If my understanding is correct, URI RFC doesn’t specify query parameters. In current WHATWG HTLM standard, 4.10.21.7 URL-encoded form data just point to WHATWG URL standard 5 application/x-www-form-urlencoded that state :

The application/x-www-form-urlencoded format provides a way to encode a list of tuples, each consisting of a name and a value.

This section also details in depth the related parsing and serializing.

I think that something based on a List of name value tuple could be more appropriate as internal model of query parameter in UriComponents than the current MultiValueMap. I think UriComponents could then handle more use case and be closer to the specification. It should also fix the issues initially described.

I think a such change may be also the opportunity to potentially design a class for such list of name value tuple with all the helping methods (get the value for the first tuple of name, from / to MultiValueMap conversion etc.) to be possibly used elsewhere. It could be class dedicated to query parameters like HttpHeaders does or a more generic one.

It is, of course, possible I just misunderstood something.

Comment From: rstoyanchev

We generally preserve the order of query parameters and their values. The only exception is when multiple values for the same query parameter are not specified together (and have other query parameters in between). This is due to the use of a MultiValueMap for internal storage that groups by query parameter name.

We do support the WhatWG URL living standard as of the parsing algorithms, but that's just the parsing side.

Arguably, we could do better with this, but there are options for you to eliminate ambiguity if this is a URI template that's in your control. Either declare query parameter values together, or use the buildAndExpand variant with a Map, or initialize the query parameters in a MultiValueMap.

Comment From: christophejan

There is indeed workarounds but the current behavior is : * error prone (require some knowledge of the implementation storage) * limiting (some api may require to not follow the current params grouping)

Leaving the MultiValueMap storage for a list of tuple would solve that and be closer to the specification.

I think that it could be done without breaking the backward compatibility and without introducing any drawbacks.

UriComponent is widely used so please consider it may worth this effort.

Comment From: rstoyanchev

Indeed there is room for improvement so I will mark the issue accordingly.

Comment From: Mamun-Al-Babu-Shikder

The current behavior of UriComponentsBuilder using MultiValueMap for query parameters introduces limitations when handling repeated query keys.

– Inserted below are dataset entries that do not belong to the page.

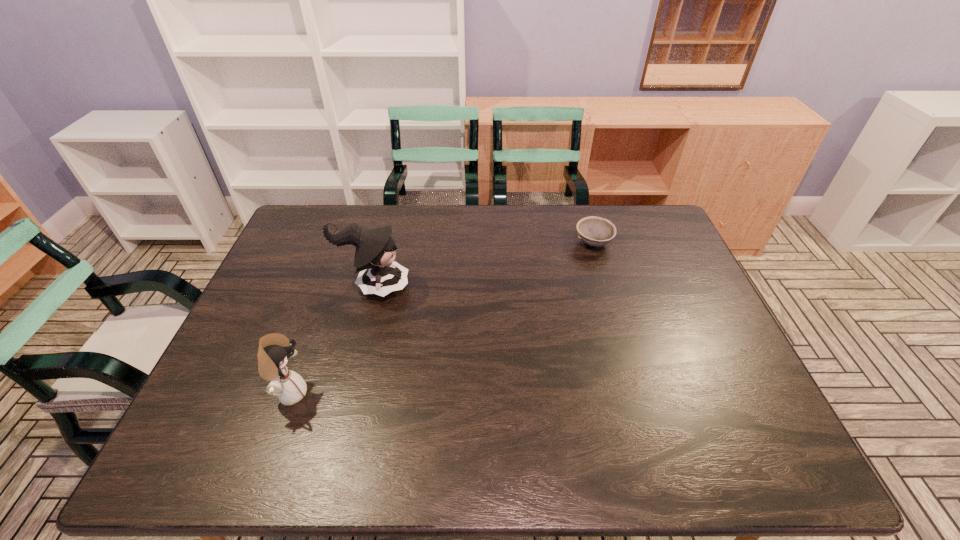
The image size is (960, 540). In order to click on vacant space at the far edge of the desktop in this screenshot , I will do `click(549, 225)`.

In the image, there is a desktop. Identify the location of free space at the near edge. The height and width of the screenshot is (540, 960). (445, 440).

You are a GUI agent. You are given a task and a screenshot of the screen. Output one action in this format:
    pyautogui.click(x=<x>, y=<y>)
    Task: Click on the vacant space at the left edge
    The height and width of the screenshot is (540, 960).
    Given the screenshot: What is the action you would take?
    pyautogui.click(x=256, y=424)

I want to click on vacant space at the right edge of the desktop, so click(x=705, y=319).

Image resolution: width=960 pixels, height=540 pixels. Find the location of `vacant space at the far left corner`. vacant space at the far left corner is located at coordinates (302, 220).

The image size is (960, 540). What are the coordinates of `free region at the far right corner of the desktop` in the screenshot? It's located at (647, 213).

Image resolution: width=960 pixels, height=540 pixels. What are the coordinates of `free space at the near right corner of the desktop` in the screenshot? It's located at (717, 446).

Locate an element on the screen. This screenshot has width=960, height=540. vacant area between the shorter doll and the bowl is located at coordinates (442, 318).

The width and height of the screenshot is (960, 540). I want to click on free space between the shorter doll and the bowl, so click(442, 318).

Where is `vacant area that lies between the nearest object and the rightmost object`? The image size is (960, 540). vacant area that lies between the nearest object and the rightmost object is located at coordinates (442, 318).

This design flattens parameters by key, breaking the original order and making templates like ?a={p1}&b={p2}&a={p3} expand in an unexpected way (a=x&b=y&a=z instead of a=x&a=z&b=y).

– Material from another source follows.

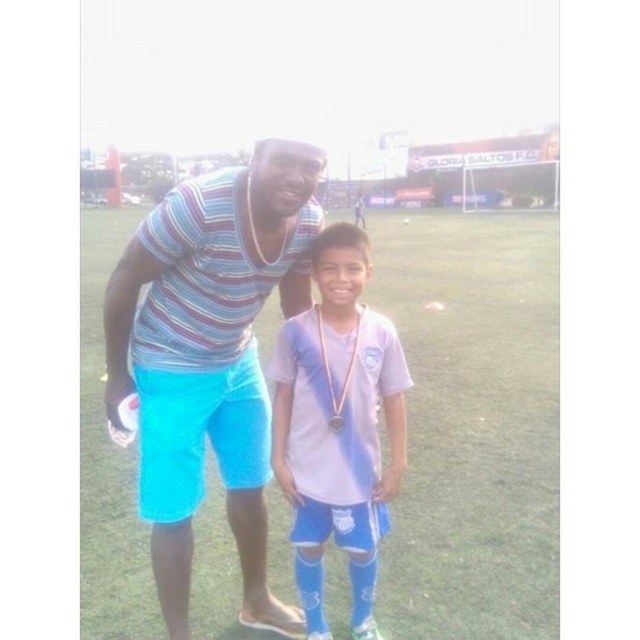
You are standing on the soccer field and see two points marked on the field. The first point is at coordinates point (536,484) and the second is at point (314,316). Which point is closer to you?

Point (536,484) is further to the viewer than point (314,316), so the point closer to you is point (314,316).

To overcome this, an internal switch from MultiValueMap to a List> (or List>) could preserve the exact sequence of key-value pairs. This change would maintain compatibility while enabling deterministic URI generation, especially for APIs that rely on parameter order or allow repeated keys.

For example, instead of storing: { a: [x, z], b: [y] } We store: [(a, x), (a, z), (b, y)]

Then serialize the query string based on insertion order.

This would make URI expansion more intuitive and compliant with real-world API expectations, and could be avoid breaking existing consumers.

Comment From: SuganthiThomas

Hi, I’m interested in working on this issue. I have experience with Java and Spring Boot. Could I take this up?